__O QUE FAZER__.
**a)** Reproduza, sem alterações, as linhas dos registros desde a linha que contém "If you currently have a DOCSIS" até o final dos registros, com ambas as extremidades incluídas. Omita as imagens na resposta.
**b)** Dê continuidade ao trecho sobre a Operação Integrada Ágape, começando logo após a última frase apresentada.

__TRECHO SELECIONADO__.
· · · ·

Hoje, dezembro de 2012, está em ação um famigerado
Plano de limpeza da cidade organizado pela SESP-MT (OPERAÇÃO INTEGRADA ÁGAPE),
no intuito da lógica acima descrita, ou seja, muito mais de retirar pessoas
assustadoras do cenário urbano do que em atendê-las em sua vulnerabilidade.
Tratar a vulnerabilidade social é diminuir desigualdades em um processo firme,
porém de médio a longo prazo, de forma intersetorial, pois a situação de rua
tem origem multifatorial (desemprego, falta de educação, moradia, transtornos
mentais, problemas familiares, violência no lar, etc).
Apesar do Plano de Operação Integrada Àgape ter sido
divulgado que seria com a participação de vários setores do poder público, na
prática não houve o diálogo para a intersetorialidade que um plano como este
requer, e ainda sabe-se que os profissionais dos serviços de saúde mental que
teriam que prestar alguma assistência foram somente comunicados da chegada de
várias pessoas ao serviço, coagidos da mesma forma que os cidadãos de rua a
responder somente a ordens e determinações, desqualificando assim qualquer
avaliação por parte dos mesmos.
Esta “operação” (termo policial) tem como objetivo o
“recolhimento, triagem e condução para local apropriado de tratamento”. É
considerado por este plano que todas as pessoas em situação de rua são
usuárias de drogas. Para o FISM a essência deste plano é estritamente
repressiva, autoritária e aviltante, pois fala em “recolhimento”, coisificando
pessoas como se fosse lixo, e fala de “resgate da paz social”, como se paz
dependesse da retirada dessas pessoas das ruas. A propósito, a operação AGAPE
(no grego significa amor de Deus), realizada em dezembro (NATAL) é no mínimo
perversa, na medida em que se utiliza de um nome sugestivo de fraternidade e
uma data comemorativa para impor uma certa lógica de “tratamento”.
Para restituir a cidadania às pessoas marginalizadas socialmente
é necessário o cumprimento de formas de organização de serviços já preconizadas
pelo setor saúde, educação, assistência social, justiça, segurança pública,
etc, mas falta vontade política e empenho dos gestores públicos.
As a ações esporádicas deste plano não podem e nem vai
resolver o problema. As pessoas precisam de famílias sem violência, de
trabalho, de saúde, de casa pra morar, de escola, etc. Não é uma internação
obrigatória que isola do convívio, não é um remédio, um banho, uma roupa uma só
vez que tira uma pessoa da situação de exclusão e abandono. Por isso, a maioria
das pessoas que foram reprimidas e recolhidas por esta operação já está
novamente na rua. Fugiram!

· · · ·

__DADOS DE TRABALHO__.
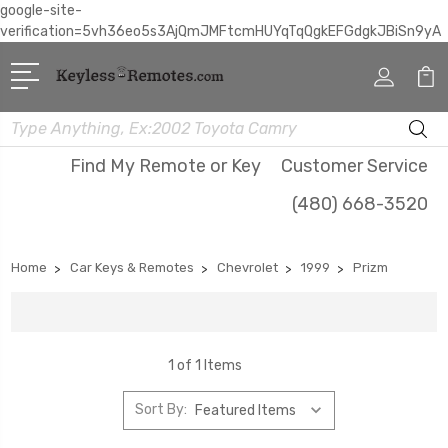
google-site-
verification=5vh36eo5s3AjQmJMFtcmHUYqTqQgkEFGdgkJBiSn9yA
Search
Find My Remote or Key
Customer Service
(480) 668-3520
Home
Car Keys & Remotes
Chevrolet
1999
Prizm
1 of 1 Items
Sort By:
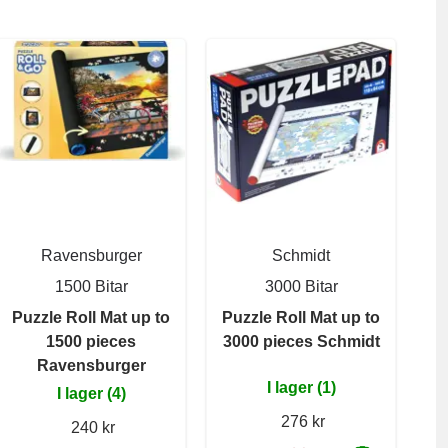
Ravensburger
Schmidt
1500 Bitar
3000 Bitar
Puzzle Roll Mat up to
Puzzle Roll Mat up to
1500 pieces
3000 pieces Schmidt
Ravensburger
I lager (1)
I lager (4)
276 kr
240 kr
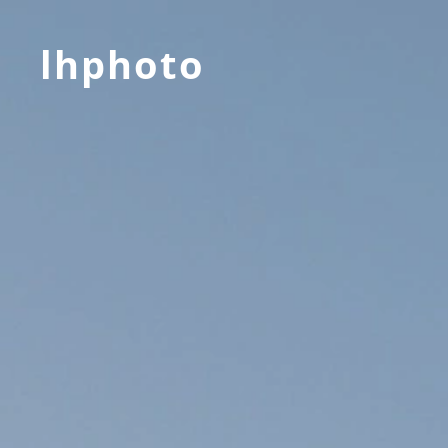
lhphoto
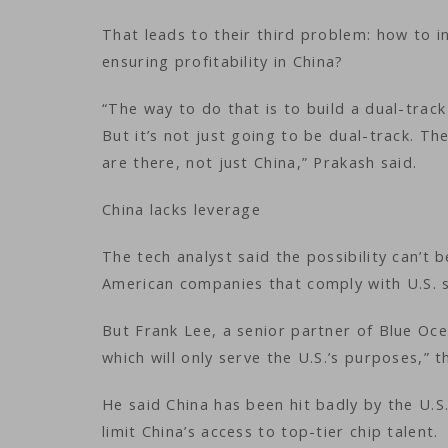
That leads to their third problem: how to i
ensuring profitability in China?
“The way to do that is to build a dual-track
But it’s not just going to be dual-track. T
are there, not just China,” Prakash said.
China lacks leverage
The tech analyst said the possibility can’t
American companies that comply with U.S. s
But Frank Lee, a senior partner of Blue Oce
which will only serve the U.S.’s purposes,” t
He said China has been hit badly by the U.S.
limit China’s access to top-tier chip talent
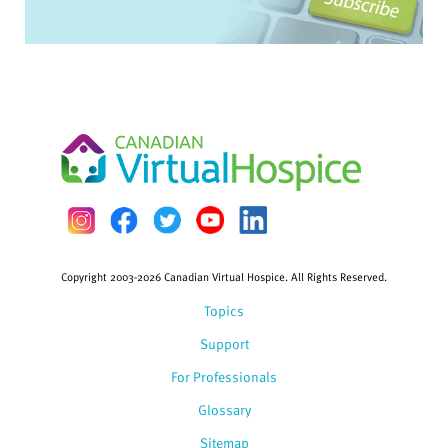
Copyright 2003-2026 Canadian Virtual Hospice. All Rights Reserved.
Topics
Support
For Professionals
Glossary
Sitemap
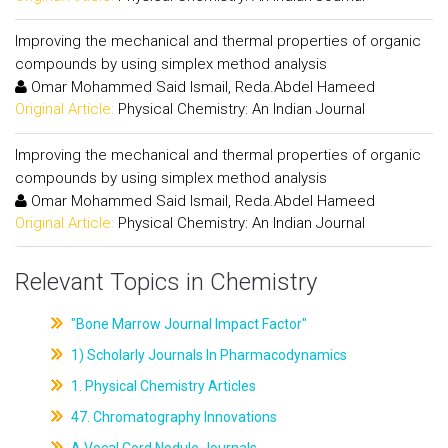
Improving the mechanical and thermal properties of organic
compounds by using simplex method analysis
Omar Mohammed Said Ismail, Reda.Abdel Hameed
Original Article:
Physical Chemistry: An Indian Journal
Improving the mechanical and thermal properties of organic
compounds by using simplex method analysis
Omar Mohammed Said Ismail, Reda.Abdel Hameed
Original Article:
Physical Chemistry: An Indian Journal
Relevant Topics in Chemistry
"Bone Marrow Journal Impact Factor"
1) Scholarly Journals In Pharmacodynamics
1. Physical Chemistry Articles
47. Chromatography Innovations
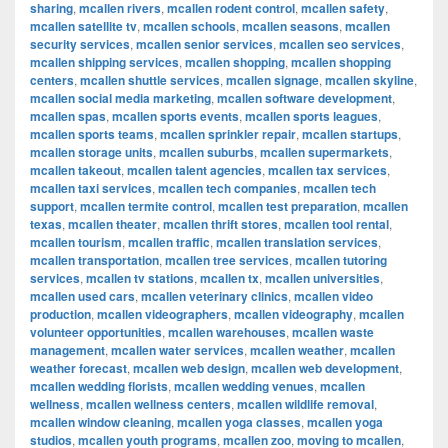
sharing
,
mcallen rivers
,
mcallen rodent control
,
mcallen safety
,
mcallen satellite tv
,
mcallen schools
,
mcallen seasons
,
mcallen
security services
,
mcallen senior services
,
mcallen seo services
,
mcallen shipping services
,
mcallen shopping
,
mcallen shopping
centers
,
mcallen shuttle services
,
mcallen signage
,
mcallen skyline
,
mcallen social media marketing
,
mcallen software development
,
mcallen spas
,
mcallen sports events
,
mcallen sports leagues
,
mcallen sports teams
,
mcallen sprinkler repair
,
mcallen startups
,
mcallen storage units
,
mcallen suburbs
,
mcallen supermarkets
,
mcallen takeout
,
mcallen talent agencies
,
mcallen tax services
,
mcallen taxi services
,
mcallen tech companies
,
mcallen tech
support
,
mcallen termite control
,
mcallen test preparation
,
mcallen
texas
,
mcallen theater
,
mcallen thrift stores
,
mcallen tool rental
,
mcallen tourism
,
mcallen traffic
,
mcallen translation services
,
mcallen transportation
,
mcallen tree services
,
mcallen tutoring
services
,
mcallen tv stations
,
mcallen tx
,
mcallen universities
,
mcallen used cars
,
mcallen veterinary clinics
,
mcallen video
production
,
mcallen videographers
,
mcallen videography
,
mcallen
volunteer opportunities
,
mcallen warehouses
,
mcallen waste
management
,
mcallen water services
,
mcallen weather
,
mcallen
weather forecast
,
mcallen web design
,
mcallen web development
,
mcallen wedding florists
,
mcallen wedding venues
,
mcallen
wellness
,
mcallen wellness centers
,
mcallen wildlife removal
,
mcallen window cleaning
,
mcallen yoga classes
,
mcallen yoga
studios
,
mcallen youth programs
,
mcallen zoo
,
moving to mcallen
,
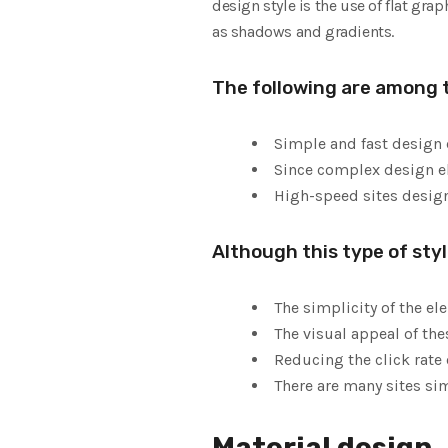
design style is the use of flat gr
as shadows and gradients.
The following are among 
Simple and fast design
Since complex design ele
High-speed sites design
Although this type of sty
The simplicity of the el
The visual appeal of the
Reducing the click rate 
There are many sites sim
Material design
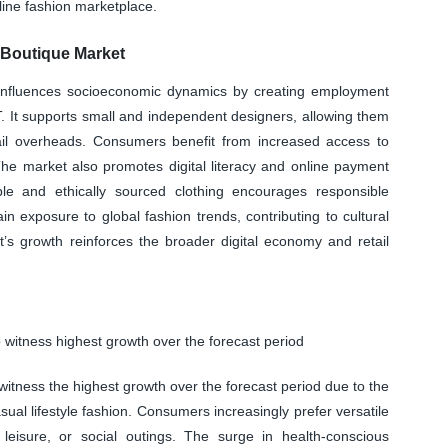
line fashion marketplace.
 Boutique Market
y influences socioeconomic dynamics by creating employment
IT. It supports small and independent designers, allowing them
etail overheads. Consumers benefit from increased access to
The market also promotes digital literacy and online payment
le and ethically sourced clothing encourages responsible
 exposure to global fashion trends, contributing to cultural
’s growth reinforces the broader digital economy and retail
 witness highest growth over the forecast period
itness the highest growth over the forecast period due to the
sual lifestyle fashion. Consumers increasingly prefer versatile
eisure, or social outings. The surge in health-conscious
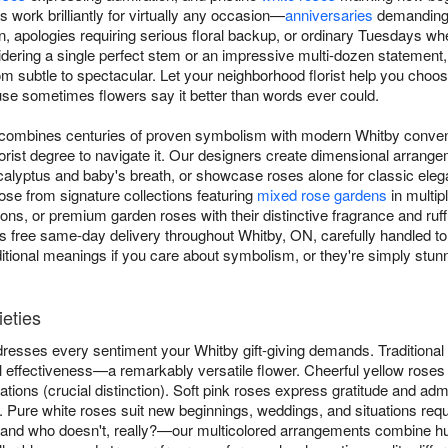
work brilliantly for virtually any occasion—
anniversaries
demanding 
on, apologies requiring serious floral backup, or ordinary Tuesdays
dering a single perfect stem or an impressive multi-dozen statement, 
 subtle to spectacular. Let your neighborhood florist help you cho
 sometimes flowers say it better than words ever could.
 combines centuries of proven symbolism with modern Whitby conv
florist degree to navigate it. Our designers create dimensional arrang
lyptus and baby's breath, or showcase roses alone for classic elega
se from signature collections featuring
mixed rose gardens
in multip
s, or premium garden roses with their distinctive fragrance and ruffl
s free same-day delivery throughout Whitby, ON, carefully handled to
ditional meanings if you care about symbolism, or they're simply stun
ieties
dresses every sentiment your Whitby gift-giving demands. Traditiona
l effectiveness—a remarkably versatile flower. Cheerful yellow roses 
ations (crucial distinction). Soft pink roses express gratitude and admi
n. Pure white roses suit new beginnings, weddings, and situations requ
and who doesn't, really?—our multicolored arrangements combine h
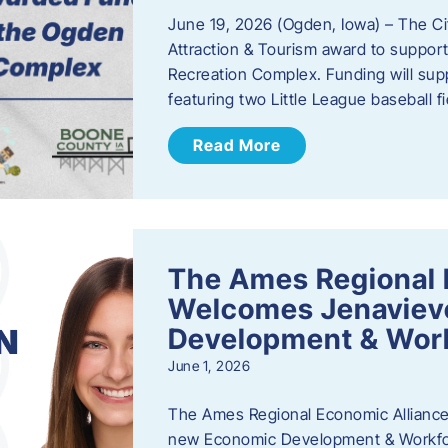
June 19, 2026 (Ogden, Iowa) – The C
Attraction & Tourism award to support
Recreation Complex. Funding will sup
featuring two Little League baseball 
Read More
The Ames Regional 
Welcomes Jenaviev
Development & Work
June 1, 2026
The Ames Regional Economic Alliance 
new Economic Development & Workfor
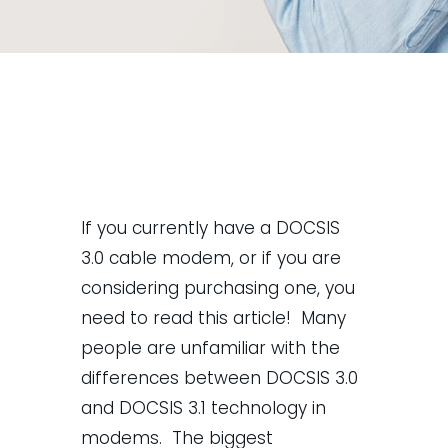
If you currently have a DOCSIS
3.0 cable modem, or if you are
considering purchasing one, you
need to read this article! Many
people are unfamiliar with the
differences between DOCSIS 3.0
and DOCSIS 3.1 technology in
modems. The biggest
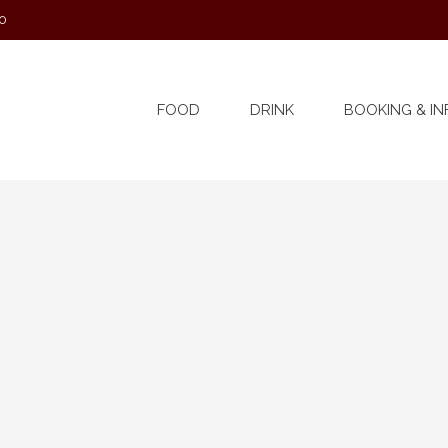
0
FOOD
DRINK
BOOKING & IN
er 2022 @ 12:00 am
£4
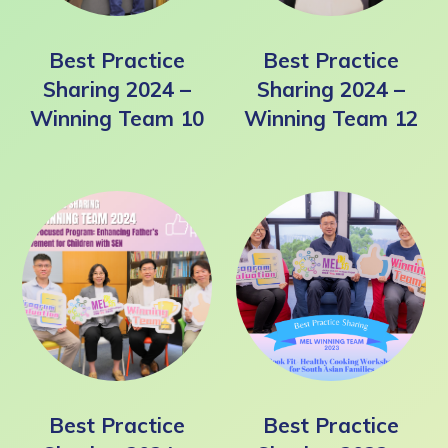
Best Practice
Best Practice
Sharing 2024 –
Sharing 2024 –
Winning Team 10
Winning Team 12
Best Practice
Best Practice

· · · ·

__RESPOSTAS POR TAREFA__.
**a)**
If you currently have a DOCSIS
3.0 cable modem, or if you are
considering purchasing one, you
need to read this article! Many
people are unfamiliar with the
differences between DOCSIS 3.0
and DOCSIS 3.1 technology in
modems. The biggest
0
FOOD
DRINK
BOOKING & IN
er 2022 @ 12:00 am
£4
Best Practice
Best Practice
Sharing 2024 –
Sharing 2024 –
Winning Team 10
Winning Team 12
Best Practice
Best Practice

**b)**
Cuiabá possui um serviço ligado à Secretaria Municipal
de Saúde, preconizado na Política Nacional de Saúde Mental, que faz um trabalho
de abordagem e acolhimento às pessoas em situação de rua encaminhando-as aos
serviços públicos da cidade – o Consultório de Rua (CR). O vínculo e a
confiança construída em um ano de trabalho do CR ficaram abalados, pois a
operação, que representa o poder, veio em nome da “ordem e progresso” com
repressão e compulsoriedade. O CR tem uma proposta acolhedora, de cuidado em
saúde com as pessoas, de resgate da cidadania baseada em direitos, e devidamente
executada por profissionais habilitados para tal, e portanto com todas as
chances de efetivamente obter bons resultados.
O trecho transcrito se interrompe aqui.